══ Data ══

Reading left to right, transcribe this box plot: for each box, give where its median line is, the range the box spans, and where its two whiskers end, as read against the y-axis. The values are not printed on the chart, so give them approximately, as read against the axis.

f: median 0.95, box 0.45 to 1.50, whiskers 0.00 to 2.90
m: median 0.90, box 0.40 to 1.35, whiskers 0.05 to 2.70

═══
══ Data ══

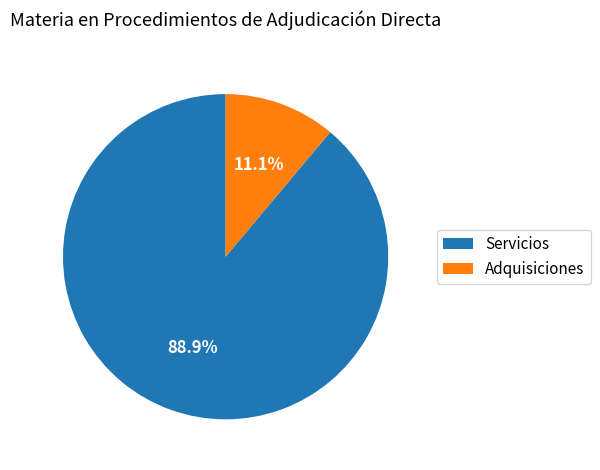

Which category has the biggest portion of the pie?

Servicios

═══

§ What needs to be done:
Collect each line above that contains the word "whiskers", matching case exactly.

§ Answer space:
Reading left to right, transcribe this box plot: for each box, give where its median line is, the range the box spans, and where its two whiskers end, as read against the y-axis. The values are not printed on the chart, so give them approximately, as read against the axis.
f: median 0.95, box 0.45 to 1.50, whiskers 0.00 to 2.90
m: median 0.90, box 0.40 to 1.35, whiskers 0.05 to 2.70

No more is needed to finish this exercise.